Voters showed up in a trickle Tuesday morning and dropped in sporadically, proving once again most voters have long since cast their ballots in this primary election.
An overwhelming majority of registered voters in the Tampa Bay area didn't vote at all.
In Pinellas County, 148,008 out of 617,925 registered voters, or just under 24 percent, voted Tuesday. That is almost exactly the same result as the last gubernatorial primary in 2010, when just over 24 percent of Pinellas voters made their voices heard.
Just 22 percent of them did so at polling places, while just under 77 percent had voted by mail. Another 1 percent showed up for early voting.
In Hillsborough, 119,169 of the county's 756,328 voters cast ballots for the primary, or 15.8 percent. That's down from 2010, when 19 percent voted.

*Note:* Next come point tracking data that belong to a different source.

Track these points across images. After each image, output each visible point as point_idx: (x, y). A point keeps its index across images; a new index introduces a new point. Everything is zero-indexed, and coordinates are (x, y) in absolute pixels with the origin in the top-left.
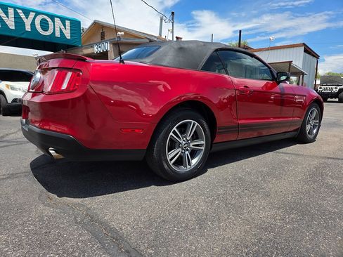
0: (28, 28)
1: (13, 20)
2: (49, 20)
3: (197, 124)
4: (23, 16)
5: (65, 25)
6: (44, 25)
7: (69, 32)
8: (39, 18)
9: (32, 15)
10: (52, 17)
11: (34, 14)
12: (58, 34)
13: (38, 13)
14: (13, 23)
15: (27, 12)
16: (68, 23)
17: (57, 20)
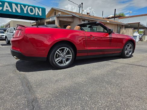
0: (25, 12)
2: (33, 8)
3: (68, 49)
4: (23, 8)
5: (39, 11)
6: (32, 11)
7: (41, 13)
8: (29, 8)
9: (27, 7)
11: (27, 6)
12: (37, 14)
13: (29, 6)
14: (20, 10)
15: (25, 6)
16: (40, 9)
17: (36, 8)
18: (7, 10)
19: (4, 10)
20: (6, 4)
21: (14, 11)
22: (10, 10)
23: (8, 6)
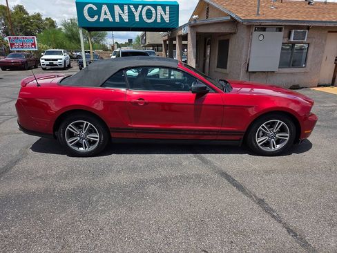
0: (137, 19)
1: (127, 14)
2: (152, 9)
3: (89, 123)
4: (133, 10)
5: (165, 11)
6: (149, 14)
7: (168, 17)
8: (145, 9)
9: (140, 8)
10: (155, 6)
11: (141, 6)
12: (159, 20)
13: (144, 5)
14: (127, 17)
15: (136, 6)
16: (167, 8)
17: (159, 8)
18: (106, 20)
19: (102, 20)
20: (105, 8)
21: (117, 20)
22: (111, 20)
23: (107, 11)
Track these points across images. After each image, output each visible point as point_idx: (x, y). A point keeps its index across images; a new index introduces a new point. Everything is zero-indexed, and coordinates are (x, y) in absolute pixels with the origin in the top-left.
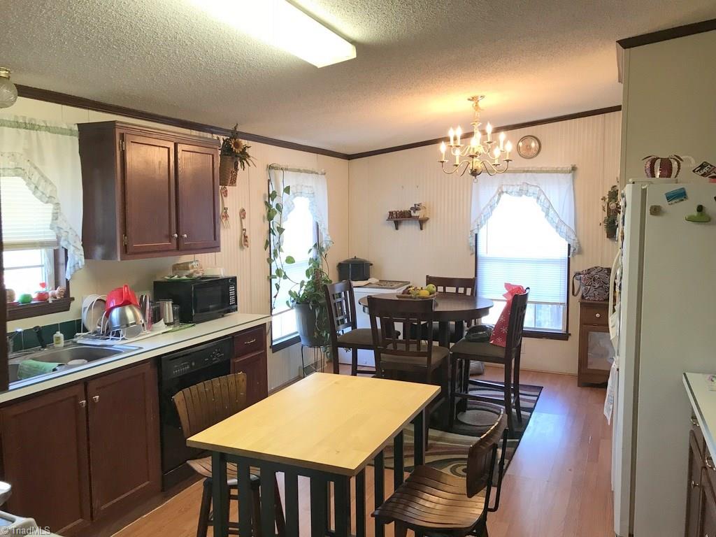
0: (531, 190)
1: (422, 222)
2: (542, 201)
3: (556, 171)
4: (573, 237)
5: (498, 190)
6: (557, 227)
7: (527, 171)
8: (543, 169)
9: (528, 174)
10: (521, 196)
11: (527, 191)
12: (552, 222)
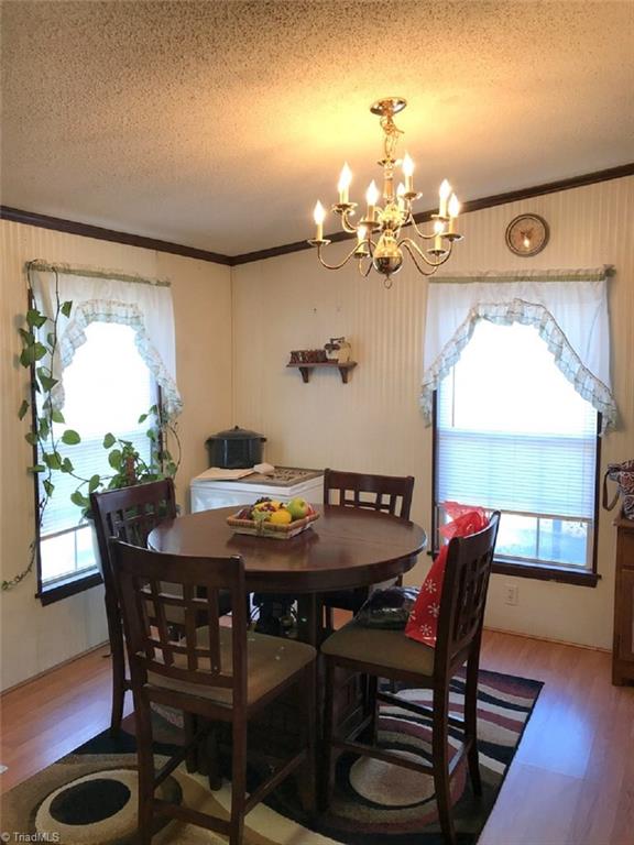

"I always vote in every election," said Michelle Harris, 57, who was among a handful of voters that arrived before 8 a.m. at Good Shepherd Lutheran Church in south Tampa. "I've voted in every election since I was 18."

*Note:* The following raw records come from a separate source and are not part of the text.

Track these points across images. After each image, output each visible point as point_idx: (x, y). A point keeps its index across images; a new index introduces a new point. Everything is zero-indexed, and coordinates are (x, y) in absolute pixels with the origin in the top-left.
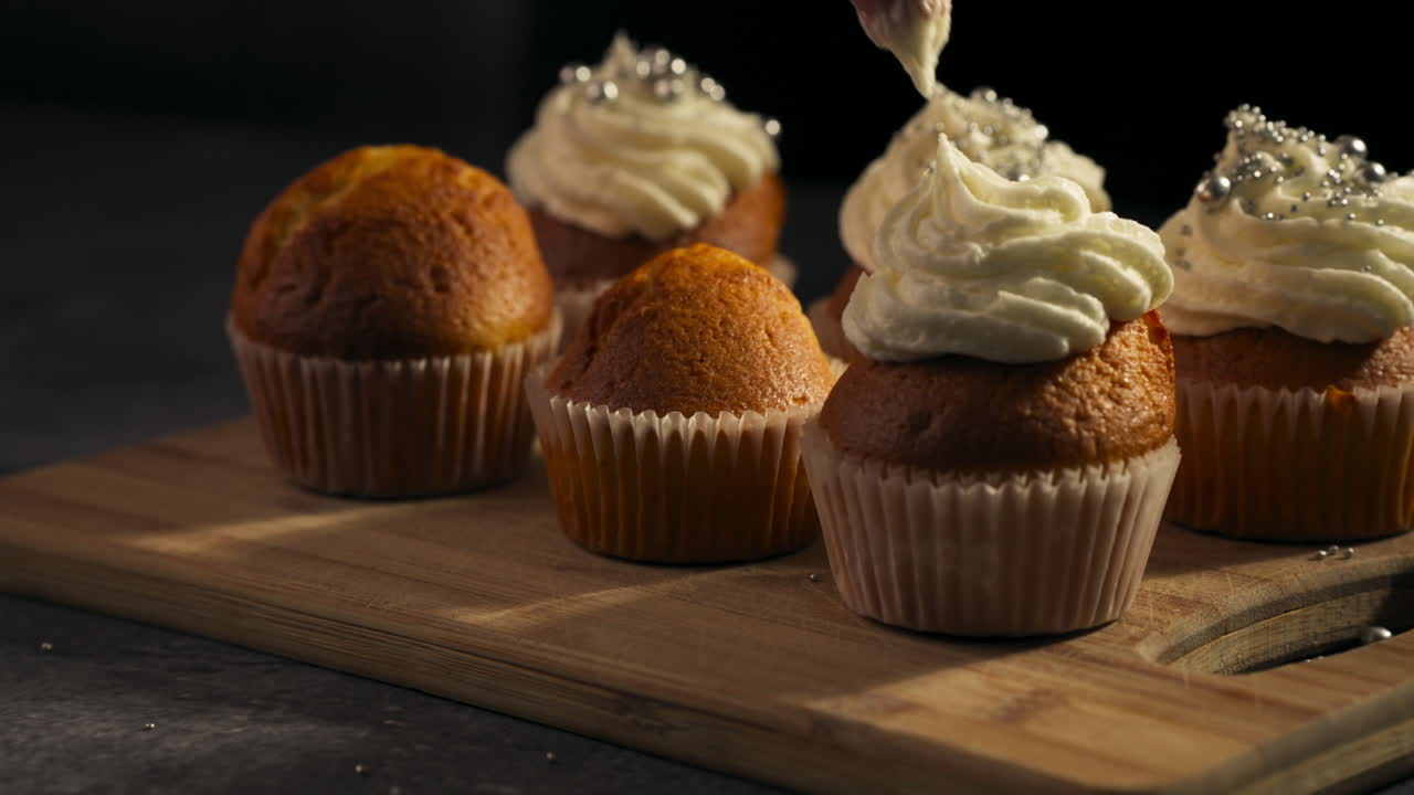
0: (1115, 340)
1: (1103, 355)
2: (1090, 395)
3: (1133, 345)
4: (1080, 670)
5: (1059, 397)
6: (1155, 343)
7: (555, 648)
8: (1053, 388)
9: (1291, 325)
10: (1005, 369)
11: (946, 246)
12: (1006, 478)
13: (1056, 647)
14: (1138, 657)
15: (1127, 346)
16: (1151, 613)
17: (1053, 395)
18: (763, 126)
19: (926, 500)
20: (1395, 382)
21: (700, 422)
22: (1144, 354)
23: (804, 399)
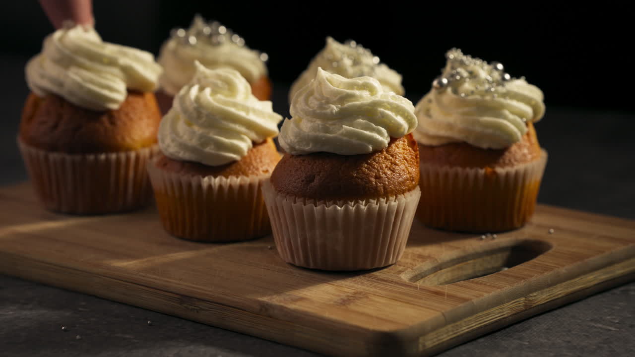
0: (393, 146)
1: (387, 151)
2: (382, 168)
3: (401, 148)
4: (375, 284)
5: (368, 169)
6: (411, 147)
7: (154, 276)
8: (366, 165)
9: (471, 141)
10: (346, 157)
11: (321, 107)
12: (346, 203)
13: (367, 275)
14: (400, 278)
15: (398, 148)
16: (409, 261)
17: (366, 168)
18: (259, 57)
19: (312, 213)
20: (512, 165)
21: (221, 180)
22: (405, 152)
23: (267, 171)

A courthouse employee, Harris said she took a special interest in the races for circuit and county judges. Likewise, the judicial races seemed to draw the most vociferous election-day campaigning. Outside the polling place, campaigners stood waving for their judicial candidate of choice.
Retiree Henry Weinsheimer, 67, was a longtime Democrat who voted for Charlie Crist for governor when Crist was running as a Republican. This time, he cast his vote for Crist's opponent, Nan Rich.
"Fool me once," Weinsheimer said, and let his voice trail off before walking away from his polling place at the Coliseum in St. Petersburg.